### Problem details
Every entry that follows should be reproduced exactly.

Stored entries:
══════════

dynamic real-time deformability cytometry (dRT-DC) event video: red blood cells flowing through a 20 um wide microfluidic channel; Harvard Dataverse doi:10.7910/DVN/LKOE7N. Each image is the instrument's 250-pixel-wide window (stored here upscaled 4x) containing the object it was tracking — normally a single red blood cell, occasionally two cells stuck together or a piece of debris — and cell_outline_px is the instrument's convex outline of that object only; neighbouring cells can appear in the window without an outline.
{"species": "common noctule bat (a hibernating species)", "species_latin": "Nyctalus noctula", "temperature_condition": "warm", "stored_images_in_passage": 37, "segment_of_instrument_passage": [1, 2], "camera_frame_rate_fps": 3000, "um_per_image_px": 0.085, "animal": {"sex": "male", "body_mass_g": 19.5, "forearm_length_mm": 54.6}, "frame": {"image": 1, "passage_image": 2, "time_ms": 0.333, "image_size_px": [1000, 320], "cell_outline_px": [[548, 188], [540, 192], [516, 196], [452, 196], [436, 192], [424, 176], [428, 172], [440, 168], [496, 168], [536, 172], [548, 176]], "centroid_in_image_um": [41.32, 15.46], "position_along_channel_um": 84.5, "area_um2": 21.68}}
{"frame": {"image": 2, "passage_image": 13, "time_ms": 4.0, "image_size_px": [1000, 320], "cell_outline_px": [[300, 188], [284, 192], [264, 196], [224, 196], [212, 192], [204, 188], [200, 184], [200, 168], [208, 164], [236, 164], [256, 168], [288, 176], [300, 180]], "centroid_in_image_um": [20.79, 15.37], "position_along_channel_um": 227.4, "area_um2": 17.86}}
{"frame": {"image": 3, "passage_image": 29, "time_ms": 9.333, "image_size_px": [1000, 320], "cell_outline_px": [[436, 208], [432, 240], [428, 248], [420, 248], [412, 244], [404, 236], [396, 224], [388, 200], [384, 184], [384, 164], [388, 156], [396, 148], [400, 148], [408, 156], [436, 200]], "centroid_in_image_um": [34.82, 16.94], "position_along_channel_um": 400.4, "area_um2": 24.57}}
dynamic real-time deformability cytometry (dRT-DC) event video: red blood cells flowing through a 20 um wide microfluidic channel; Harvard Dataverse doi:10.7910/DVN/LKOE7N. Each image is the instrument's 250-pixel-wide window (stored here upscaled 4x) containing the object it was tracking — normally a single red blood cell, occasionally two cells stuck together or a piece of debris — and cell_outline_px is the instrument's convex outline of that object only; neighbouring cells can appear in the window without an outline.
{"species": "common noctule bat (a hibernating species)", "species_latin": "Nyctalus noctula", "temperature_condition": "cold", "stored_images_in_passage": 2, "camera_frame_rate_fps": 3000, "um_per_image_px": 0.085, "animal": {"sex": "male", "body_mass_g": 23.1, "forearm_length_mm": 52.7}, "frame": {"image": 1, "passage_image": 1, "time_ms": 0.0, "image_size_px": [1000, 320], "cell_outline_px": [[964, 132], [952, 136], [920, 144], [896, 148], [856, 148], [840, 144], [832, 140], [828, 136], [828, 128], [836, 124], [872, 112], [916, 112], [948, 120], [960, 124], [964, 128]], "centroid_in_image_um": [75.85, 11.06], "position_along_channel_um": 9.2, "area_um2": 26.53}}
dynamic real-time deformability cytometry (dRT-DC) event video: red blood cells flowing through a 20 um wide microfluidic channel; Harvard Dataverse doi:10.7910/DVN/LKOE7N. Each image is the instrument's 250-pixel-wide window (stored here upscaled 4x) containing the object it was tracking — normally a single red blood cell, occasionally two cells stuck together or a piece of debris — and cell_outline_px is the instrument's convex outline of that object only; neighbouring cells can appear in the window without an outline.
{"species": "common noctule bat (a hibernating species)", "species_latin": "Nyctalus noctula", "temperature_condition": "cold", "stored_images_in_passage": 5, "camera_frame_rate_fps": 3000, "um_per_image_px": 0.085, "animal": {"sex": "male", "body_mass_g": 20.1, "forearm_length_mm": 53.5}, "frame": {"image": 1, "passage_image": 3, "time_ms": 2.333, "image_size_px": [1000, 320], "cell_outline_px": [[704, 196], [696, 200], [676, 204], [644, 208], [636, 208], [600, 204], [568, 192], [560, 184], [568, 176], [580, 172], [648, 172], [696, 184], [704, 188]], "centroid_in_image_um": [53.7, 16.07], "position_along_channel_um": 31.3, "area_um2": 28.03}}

══════════

### Complete answer
dynamic real-time deformability cytometry (dRT-DC) event video: red blood cells flowing through a 20 um wide microfluidic channel; Harvard Dataverse doi:10.7910/DVN/LKOE7N. Each image is the instrument's 250-pixel-wide window (stored here upscaled 4x) containing the object it was tracking — normally a single red blood cell, occasionally two cells stuck together or a piece of debris — and cell_outline_px is the instrument's convex outline of that object only; neighbouring cells can appear in the window without an outline.
{"species": "common noctule bat (a hibernating species)", "species_latin": "Nyctalus noctula", "temperature_condition": "warm", "stored_images_in_passage": 37, "segment_of_instrument_passage": [1, 2], "camera_frame_rate_fps": 3000, "um_per_image_px": 0.085, "animal": {"sex": "male", "body_mass_g": 19.5, "forearm_length_mm": 54.6}, "frame": {"image": 1, "passage_image": 2, "time_ms": 0.333, "image_size_px": [1000, 320], "cell_outline_px": [[548, 188], [540, 192], [516, 196], [452, 196], [436, 192], [424, 176], [428, 172], [440, 168], [496, 168], [536, 172], [548, 176]], "centroid_in_image_um": [41.32, 15.46], "position_along_channel_um": 84.5, "area_um2": 21.68}}
{"frame": {"image": 2, "passage_image": 13, "time_ms": 4.0, "image_size_px": [1000, 320], "cell_outline_px": [[300, 188], [284, 192], [264, 196], [224, 196], [212, 192], [204, 188], [200, 184], [200, 168], [208, 164], [236, 164], [256, 168], [288, 176], [300, 180]], "centroid_in_image_um": [20.79, 15.37], "position_along_channel_um": 227.4, "area_um2": 17.86}}
{"frame": {"image": 3, "passage_image": 29, "time_ms": 9.333, "image_size_px": [1000, 320], "cell_outline_px": [[436, 208], [432, 240], [428, 248], [420, 248], [412, 244], [404, 236], [396, 224], [388, 200], [384, 184], [384, 164], [388, 156], [396, 148], [400, 148], [408, 156], [436, 200]], "centroid_in_image_um": [34.82, 16.94], "position_along_channel_um": 400.4, "area_um2": 24.57}}
dynamic real-time deformability cytometry (dRT-DC) event video: red blood cells flowing through a 20 um wide microfluidic channel; Harvard Dataverse doi:10.7910/DVN/LKOE7N. Each image is the instrument's 250-pixel-wide window (stored here upscaled 4x) containing the object it was tracking — normally a single red blood cell, occasionally two cells stuck together or a piece of debris — and cell_outline_px is the instrument's convex outline of that object only; neighbouring cells can appear in the window without an outline.
{"species": "common noctule bat (a hibernating species)", "species_latin": "Nyctalus noctula", "temperature_condition": "cold", "stored_images_in_passage": 2, "camera_frame_rate_fps": 3000, "um_per_image_px": 0.085, "animal": {"sex": "male", "body_mass_g": 23.1, "forearm_length_mm": 52.7}, "frame": {"image": 1, "passage_image": 1, "time_ms": 0.0, "image_size_px": [1000, 320], "cell_outline_px": [[964, 132], [952, 136], [920, 144], [896, 148], [856, 148], [840, 144], [832, 140], [828, 136], [828, 128], [836, 124], [872, 112], [916, 112], [948, 120], [960, 124], [964, 128]], "centroid_in_image_um": [75.85, 11.06], "position_along_channel_um": 9.2, "area_um2": 26.53}}
dynamic real-time deformability cytometry (dRT-DC) event video: red blood cells flowing through a 20 um wide microfluidic channel; Harvard Dataverse doi:10.7910/DVN/LKOE7N. Each image is the instrument's 250-pixel-wide window (stored here upscaled 4x) containing the object it was tracking — normally a single red blood cell, occasionally two cells stuck together or a piece of debris — and cell_outline_px is the instrument's convex outline of that object only; neighbouring cells can appear in the window without an outline.
{"species": "common noctule bat (a hibernating species)", "species_latin": "Nyctalus noctula", "temperature_condition": "cold", "stored_images_in_passage": 5, "camera_frame_rate_fps": 3000, "um_per_image_px": 0.085, "animal": {"sex": "male", "body_mass_g": 20.1, "forearm_length_mm": 53.5}, "frame": {"image": 1, "passage_image": 3, "time_ms": 2.333, "image_size_px": [1000, 320], "cell_outline_px": [[704, 196], [696, 200], [676, 204], [644, 208], [636, 208], [600, 204], [568, 192], [560, 184], [568, 176], [580, 172], [648, 172], [696, 184], [704, 188]], "centroid_in_image_um": [53.7, 16.07], "position_along_channel_um": 31.3, "area_um2": 28.03}}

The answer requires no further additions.